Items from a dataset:
........

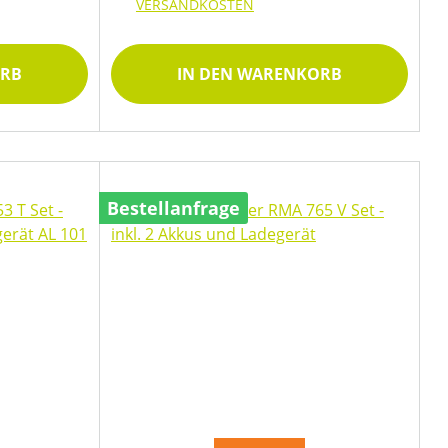
VERSANDKOSTEN
ORB
IN DEN WARENKORB
Bestellanfrage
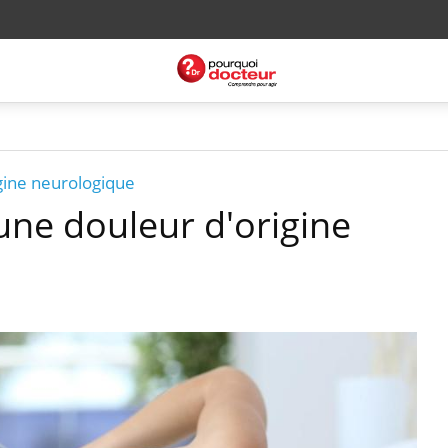
gine neurologique
une douleur d'origine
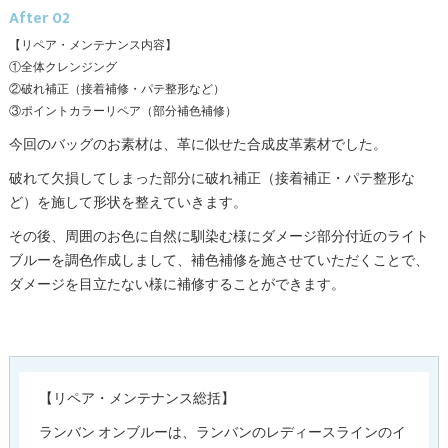
After 02
【リペア・メンテナンス内容】
①全体クレンジング
②破れ補正（接着補修・パテ整形など）
③ポイントカラーリペア（部分補色補修）
今回のバッグのお素材は、革に似せた合成皮革素材でした。
破れて欠損してしまった部分に破れ補正（接着補正・パテ整形な
ど）を施して形状を整えていきます。
その後、周囲のお色に自然に馴染む様にダメージ部分付近のライト
ブルーを調色作成しまして、補色補修を施させていただくことで、
ダメージを目立たない様に補修することができます。
【リペア・メンテナンス総括】
ランバン オンブルーは、ランバンのレディースラインのイ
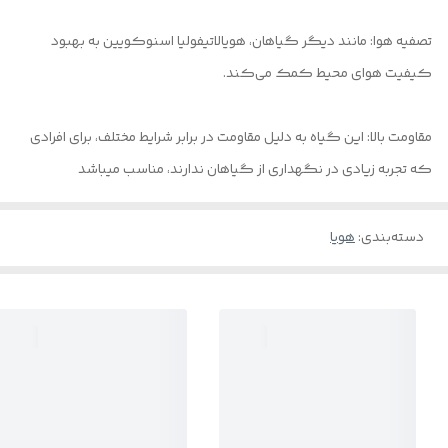
تصفیه هوا: مانند دیگر گیاهان، هویالاتیفولیا اسنوکویین به بهبود
کیفیت هوای محیط کمک می‌کند.
مقاومت بالا: این گیاه به دلیل مقاومت در برابر شرایط مختلف، برای افرادی
که تجربه زیادی در نگهداری از گیاهان ندارند، مناسب میباشد
دسته‌بندی
:
هویا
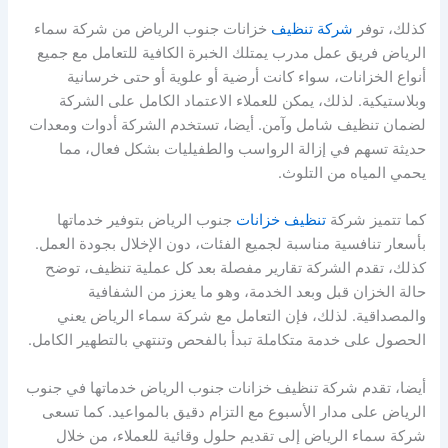
كذلك، توفر
شركة تنظيف
خزانات جنوب الرياض من شركة سماء
الرياض فريق عمل مدرب يمتلك الخبرة الكافية للتعامل مع جميع
أنواع الخزانات، سواء كانت أرضية أو علوية أو حتى خرسانية
وبلاستيكية. لذلك، يمكن للعملاء الاعتماد الكامل على الشركة
لضمان تنظيف شامل وآمن. أيضا، تستخدم الشركة أدوات ومعدات
حديثة تسهم في إزالة الرواسب والطفيليات بشكل فعال، مما
يحمي المياه من التلوث.
كما تتميز شركة
تنظيف خزانات
جنوب الرياض بتوفير خدماتها
بأسعار تنافسية مناسبة لجميع الفئات، دون الإخلال بجودة العمل.
كذلك، تقدم الشركة تقارير مفصلة بعد كل عملية تنظيف، توضح
حالة الخزان قبل وبعد الخدمة، وهو ما يعزز من الشفافية
والمصداقية. لذلك، فإن التعامل مع شركة سماء الرياض يعني
الحصول على خدمة متكاملة تبدأ بالفحص وتنتهي بالتطهير الكامل.
أيضا، تقدم شركة تنظيف خزانات جنوب الرياض خدماتها في جنوب
الرياض على مدار الأسبوع مع التزام دقيق بالمواعيد. كما تسعى
شركة سماء الرياض إلى تقديم حلول وقائية للعملاء، من خلال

........

State the number of lines above that hold the string "للعملاء", with nothing added.

Task response: 2